Хатынская повесть - Адамович Алесь Михайлович. Страница 23

– Зачем же дожидались? Разве не знали, что они делают?

– Кто и убежал, мы вот убежали. А то боялись которые. Они через старосту объявили, что Убойное не тронут, а Бобровичи жгут потому, что от них много молодежи в партизанах. А наших там нет, староста так сказал. И кого в лесу найдут, сказали, застрелят. И правда, сначала приказали мужчинам с топорами, лопатами собраться – дорогу ремонтировать. Кто не спрятался, объявился, они тех мужиков собрали и стали гонять по пляцу в конце деревни. С поднятыми руками по кругу бегают, а песок, а песок!.. Кто отстанет, бьют. Мы в окна смотрим, что это они делают с нашими. А они это, чтобы утомить людей, бо, ведомо, мужчины, они сопротивляться будут. Это чтобы потом легко было в гумно загнать. Загнали и стали ходить по хатам. Музыку на улице пустили, кричит музыка, а они ходят, и какая-то стрельба. А я бабам говорю: «Гэта ж яны людей забивають». Мы это, семей десять, собрались все в одну хату, чтобы не так страшно. «Убивают нас», – говорю я.
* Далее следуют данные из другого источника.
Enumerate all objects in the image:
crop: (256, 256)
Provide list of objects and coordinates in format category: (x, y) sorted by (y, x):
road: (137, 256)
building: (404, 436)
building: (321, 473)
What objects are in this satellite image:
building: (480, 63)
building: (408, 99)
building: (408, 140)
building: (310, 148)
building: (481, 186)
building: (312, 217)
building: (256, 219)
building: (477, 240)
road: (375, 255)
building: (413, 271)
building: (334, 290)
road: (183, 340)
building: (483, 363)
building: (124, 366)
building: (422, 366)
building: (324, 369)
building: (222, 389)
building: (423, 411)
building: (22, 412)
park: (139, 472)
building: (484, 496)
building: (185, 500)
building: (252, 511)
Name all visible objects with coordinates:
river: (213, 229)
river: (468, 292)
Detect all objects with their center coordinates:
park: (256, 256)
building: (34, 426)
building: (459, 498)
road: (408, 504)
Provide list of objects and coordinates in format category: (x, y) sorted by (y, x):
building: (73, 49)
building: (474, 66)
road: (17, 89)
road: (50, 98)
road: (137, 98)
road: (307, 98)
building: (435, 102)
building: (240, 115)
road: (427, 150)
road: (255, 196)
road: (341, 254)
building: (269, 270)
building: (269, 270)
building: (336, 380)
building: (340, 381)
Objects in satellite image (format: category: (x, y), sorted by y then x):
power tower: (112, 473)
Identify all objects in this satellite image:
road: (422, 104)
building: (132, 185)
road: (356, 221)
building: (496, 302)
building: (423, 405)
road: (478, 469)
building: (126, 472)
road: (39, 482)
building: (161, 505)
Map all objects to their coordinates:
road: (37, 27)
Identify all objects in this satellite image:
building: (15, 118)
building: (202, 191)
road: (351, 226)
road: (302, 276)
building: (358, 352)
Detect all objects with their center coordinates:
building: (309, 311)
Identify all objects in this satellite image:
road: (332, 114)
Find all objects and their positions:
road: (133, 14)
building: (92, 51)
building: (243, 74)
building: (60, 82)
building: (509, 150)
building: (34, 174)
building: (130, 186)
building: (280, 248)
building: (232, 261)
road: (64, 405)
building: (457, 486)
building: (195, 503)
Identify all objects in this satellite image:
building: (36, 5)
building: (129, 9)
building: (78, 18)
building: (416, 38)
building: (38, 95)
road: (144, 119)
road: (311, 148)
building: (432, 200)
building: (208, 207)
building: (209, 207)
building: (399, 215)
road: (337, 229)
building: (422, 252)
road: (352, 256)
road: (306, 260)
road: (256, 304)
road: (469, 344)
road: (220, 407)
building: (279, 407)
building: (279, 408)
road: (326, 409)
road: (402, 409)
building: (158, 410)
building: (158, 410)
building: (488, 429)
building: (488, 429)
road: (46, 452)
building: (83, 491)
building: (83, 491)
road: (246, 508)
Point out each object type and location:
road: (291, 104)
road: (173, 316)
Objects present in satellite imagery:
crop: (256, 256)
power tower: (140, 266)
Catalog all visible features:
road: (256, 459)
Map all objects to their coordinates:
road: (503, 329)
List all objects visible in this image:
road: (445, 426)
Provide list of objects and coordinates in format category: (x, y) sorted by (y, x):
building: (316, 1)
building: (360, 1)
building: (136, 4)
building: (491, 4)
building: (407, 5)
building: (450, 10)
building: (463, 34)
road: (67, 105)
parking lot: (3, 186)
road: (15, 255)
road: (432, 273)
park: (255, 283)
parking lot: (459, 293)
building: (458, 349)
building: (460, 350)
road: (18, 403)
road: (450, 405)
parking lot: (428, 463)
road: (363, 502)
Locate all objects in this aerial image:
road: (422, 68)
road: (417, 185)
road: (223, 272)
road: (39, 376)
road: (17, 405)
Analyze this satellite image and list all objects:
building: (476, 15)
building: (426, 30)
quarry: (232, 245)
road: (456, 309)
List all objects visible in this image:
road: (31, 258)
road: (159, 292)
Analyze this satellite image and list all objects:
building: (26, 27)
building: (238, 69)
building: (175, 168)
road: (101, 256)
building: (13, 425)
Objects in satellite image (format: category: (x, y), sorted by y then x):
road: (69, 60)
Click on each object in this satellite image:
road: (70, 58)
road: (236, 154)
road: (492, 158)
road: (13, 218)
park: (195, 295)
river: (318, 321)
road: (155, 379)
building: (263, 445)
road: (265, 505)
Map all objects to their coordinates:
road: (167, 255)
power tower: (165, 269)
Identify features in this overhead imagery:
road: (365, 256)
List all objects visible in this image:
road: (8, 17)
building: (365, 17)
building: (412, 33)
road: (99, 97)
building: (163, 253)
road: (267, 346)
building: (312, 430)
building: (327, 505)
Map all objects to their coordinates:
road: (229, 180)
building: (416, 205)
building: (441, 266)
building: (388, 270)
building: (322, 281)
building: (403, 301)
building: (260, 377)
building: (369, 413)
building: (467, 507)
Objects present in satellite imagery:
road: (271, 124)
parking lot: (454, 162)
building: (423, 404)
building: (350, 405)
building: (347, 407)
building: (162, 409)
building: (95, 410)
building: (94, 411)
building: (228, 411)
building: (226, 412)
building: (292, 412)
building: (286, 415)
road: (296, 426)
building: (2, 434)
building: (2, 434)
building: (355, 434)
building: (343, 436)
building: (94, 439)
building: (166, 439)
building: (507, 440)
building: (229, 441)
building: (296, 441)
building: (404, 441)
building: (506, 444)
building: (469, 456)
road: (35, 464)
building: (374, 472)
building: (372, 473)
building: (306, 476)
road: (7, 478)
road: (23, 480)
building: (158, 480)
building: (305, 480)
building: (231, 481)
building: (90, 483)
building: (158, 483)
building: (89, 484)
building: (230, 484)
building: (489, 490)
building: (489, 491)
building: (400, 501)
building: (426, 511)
В окно смотрим, на улице людей не стреляют, не трогают, а только видим, что показывают: «Заходите в хату!» Смотрим в окно, как немцы зашли, трое или чацвёра, в одну хату и столько же в хату напротив, побыли там и вышли, поправили автоматы и опять к хатам идут, все ближе к нашей. Подходят к калитке, смотрят на нас, а мы из окна – на них, смотрим и так плачем, так плачем… Не знаю что… Они пропустили кого-то, вспомнили и вернулись назад. Схватила я детей – и на огород. Музыка кричит по деревне… (Пухлый ленивец Павлик подошел к рассказывающей женщине и прислонился теперь к ее ноге.) Мы за колодцем спрятались на огороде, прикидала я детей картофляником, лебедой, присыпала песком, а с улицы немцы все подходят к колодцу. Выпьет холодной воды: «А-ах!» Хорошо, значит. Руки моют, плещутся, смеются. А на мне косы растут… Не слышно немцев стало, тогда он (тронула голову Павлика) и она (взглянула на девочку с немигающими глазами), они мне: «Мамо, мамо, бежим, бежим, мамо, нас не забьют!» Это ж они видят, что я уже помирать собралась. Бо куда ж тут денешься? А они: «Не забьют нас, и все!»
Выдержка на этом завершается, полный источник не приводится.